Directions for this task:
For the records below, work out the number of lines holding "SPRINTER" and reply with only that.

(Before-and-after change data)
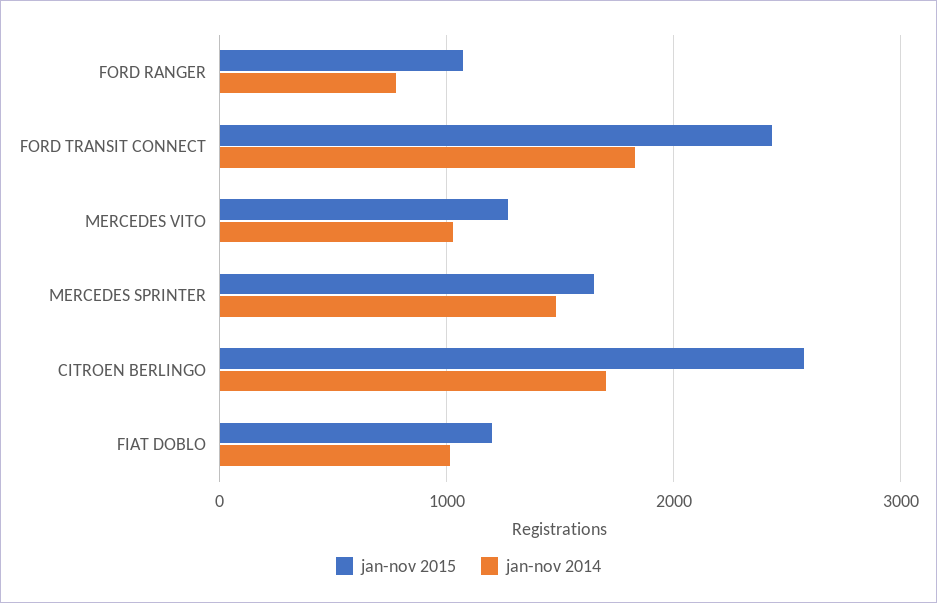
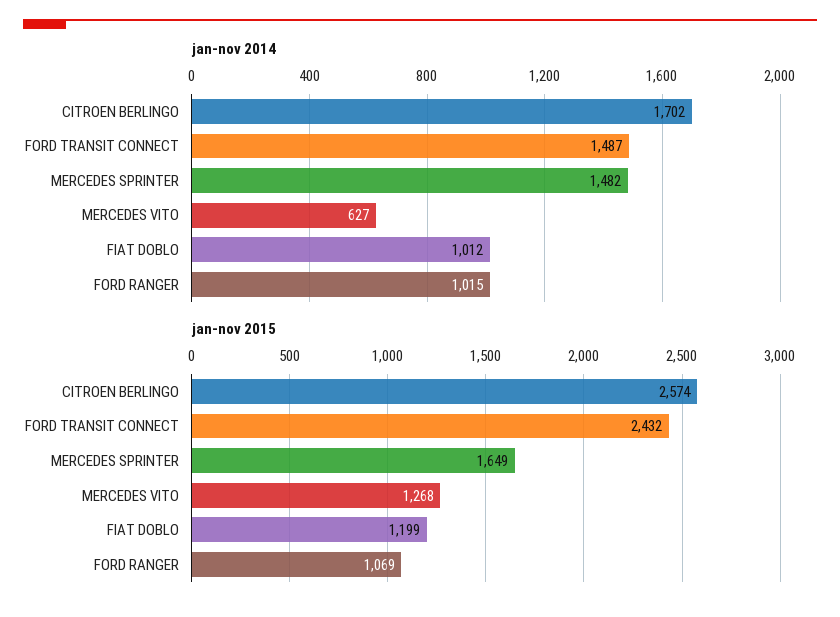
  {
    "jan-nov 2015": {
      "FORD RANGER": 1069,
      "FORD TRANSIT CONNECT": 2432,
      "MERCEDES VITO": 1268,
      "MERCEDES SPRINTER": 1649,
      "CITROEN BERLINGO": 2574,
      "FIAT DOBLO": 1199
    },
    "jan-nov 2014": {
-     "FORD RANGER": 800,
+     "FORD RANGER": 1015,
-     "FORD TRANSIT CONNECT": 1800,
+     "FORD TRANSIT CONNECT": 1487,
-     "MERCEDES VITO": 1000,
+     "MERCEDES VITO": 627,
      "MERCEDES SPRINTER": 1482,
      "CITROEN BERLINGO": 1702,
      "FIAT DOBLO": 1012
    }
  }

Finished exercise:
2